▶ SHORT TASK 1:
Answer these questions using the passage on Swiss director liability:
(a) What percentage is given for withholding tax?
(b) In the typical international structure described, where is deal origination based?
(c) What three things are listed as results of the consistent enforcement of rules?

Even when business activities take place abroad, the Swiss entity remains responsible for how those activities are conducted, structured, and controlled. A director cannot delegate responsibility simply because operations occur elsewhere.

Governance Is Not a Formality — It Is Personal Liability
What is often underestimated in international setups is the practical reality of Swiss governance. Swiss law does not treat a company as an abstract vehicle. It assigns clear responsibility to its governing bodies — and ultimately to the individuals behind them.
This becomes particularly relevant in areas such as:

  • withholding tax (35%) in cases of non-arm’s length transactions or hidden profit distributions

  • social security contributions in cases of misclassified compensation structures

  • VAT in cross-border service arrangements and incorrect treatment of supplies

  • capital structures and financing arrangements that do not withstand regulatory scrutiny

These are not theoretical considerations. Failures in these areas can result in direct personal liability of the responsible directors.

International Structures Increase Complexity
Once multiple jurisdictions are involved, the situation becomes significantly more complex. A typical structure may involve:

  • a Swiss entity

  • US-based investors or capital providers

  • UK-based deal origination

  • operational exposure in emerging markets

This introduces additional layers such as:

  • OECD standards (including transfer pricing and substance requirements)

  • international VAT regimes

  • local regulatory and tax obligations

These frameworks are not harmonised. They are often inconsistent — and the responsibility for navigating them does not disappear. It remains with the director.

The Price of Swiss Stability
The reputation of Switzerland is not a branding exercise.
It is the result of consistent enforcement of rules:

  • legal certainty

  • predictability

  • protection of market participants

This stability exists because standards are high — and applied. For a director, this leads to a simple conclusion: Compliance is not optional. It is the foundation of risk management.

The Tension
This creates a structural tension that is often underestimated:

  • Shareholders seek speed and opportunity

  • Markets demand flexibility

  • International deal flows evolve rapidly

At the same time:

  • governance requires discipline

  • regulatory expectations require clarity

  • decision-making requires substance

These forces do not always align. In many cases, the director finds himself positioned between strategic ambition and legal responsibility.

▶ PROVIDED ENTRIES:
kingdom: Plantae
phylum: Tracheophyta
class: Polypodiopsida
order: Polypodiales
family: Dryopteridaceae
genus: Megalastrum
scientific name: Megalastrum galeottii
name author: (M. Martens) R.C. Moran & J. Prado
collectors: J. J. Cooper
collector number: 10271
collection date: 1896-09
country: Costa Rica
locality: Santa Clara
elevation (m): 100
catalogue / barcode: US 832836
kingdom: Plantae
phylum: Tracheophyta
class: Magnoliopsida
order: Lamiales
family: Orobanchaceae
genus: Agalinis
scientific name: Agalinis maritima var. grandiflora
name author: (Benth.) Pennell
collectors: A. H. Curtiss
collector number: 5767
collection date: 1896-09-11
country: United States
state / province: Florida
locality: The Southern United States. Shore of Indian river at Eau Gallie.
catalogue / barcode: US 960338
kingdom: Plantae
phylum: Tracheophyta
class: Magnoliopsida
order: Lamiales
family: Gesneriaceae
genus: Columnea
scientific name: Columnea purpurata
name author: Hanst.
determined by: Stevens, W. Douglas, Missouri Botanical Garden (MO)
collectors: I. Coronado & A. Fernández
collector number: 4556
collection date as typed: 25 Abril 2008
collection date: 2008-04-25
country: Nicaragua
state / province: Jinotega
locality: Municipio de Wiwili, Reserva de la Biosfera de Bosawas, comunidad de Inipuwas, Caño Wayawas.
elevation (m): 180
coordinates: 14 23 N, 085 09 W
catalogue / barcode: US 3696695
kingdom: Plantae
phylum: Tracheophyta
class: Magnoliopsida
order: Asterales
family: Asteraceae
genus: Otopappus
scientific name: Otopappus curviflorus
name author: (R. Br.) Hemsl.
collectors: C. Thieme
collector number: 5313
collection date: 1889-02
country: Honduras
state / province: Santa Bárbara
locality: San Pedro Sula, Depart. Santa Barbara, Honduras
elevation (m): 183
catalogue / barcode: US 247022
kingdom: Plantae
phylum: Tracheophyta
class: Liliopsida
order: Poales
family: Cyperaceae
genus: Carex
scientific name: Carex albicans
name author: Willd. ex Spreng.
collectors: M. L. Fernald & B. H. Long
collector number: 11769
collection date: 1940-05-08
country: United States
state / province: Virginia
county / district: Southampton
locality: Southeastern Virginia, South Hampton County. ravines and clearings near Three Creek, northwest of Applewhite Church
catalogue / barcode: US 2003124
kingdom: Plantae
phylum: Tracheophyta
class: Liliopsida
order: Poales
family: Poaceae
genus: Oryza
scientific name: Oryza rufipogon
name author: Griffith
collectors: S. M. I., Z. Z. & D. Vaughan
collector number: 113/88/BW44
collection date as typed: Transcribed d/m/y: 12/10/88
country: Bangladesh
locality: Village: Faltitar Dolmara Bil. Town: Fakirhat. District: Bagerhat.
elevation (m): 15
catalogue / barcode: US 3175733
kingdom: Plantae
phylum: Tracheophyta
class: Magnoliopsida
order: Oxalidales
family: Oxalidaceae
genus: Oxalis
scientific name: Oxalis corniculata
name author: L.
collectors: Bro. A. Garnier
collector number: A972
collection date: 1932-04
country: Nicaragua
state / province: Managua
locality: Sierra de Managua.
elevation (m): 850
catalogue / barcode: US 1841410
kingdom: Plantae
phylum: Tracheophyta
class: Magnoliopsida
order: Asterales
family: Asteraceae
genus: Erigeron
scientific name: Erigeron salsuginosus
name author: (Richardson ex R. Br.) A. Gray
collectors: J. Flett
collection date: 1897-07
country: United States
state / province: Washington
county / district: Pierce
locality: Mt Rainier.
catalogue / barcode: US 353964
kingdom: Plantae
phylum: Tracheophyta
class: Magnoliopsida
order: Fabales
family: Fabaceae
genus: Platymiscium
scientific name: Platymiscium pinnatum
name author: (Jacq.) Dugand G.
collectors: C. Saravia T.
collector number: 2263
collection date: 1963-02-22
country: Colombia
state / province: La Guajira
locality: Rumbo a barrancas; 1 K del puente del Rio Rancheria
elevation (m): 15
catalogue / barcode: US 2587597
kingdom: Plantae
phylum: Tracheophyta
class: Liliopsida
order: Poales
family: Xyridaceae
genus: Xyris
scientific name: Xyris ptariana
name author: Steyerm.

▶ SHORT TASK 2: Repeat the entries from their first line through the line containing "elevation (m): 100", with both of those lines included.

▶ COMPLETE ANSWER 1:
(a) 35%
(b) The UK
(c) Legal certainty, predictability, and protection of market participants

▶ COMPLETE ANSWER 2:
kingdom: Plantae
phylum: Tracheophyta
class: Polypodiopsida
order: Polypodiales
family: Dryopteridaceae
genus: Megalastrum
scientific name: Megalastrum galeottii
name author: (M. Martens) R.C. Moran & J. Prado
collectors: J. J. Cooper
collector number: 10271
collection date: 1896-09
country: Costa Rica
locality: Santa Clara
elevation (m): 100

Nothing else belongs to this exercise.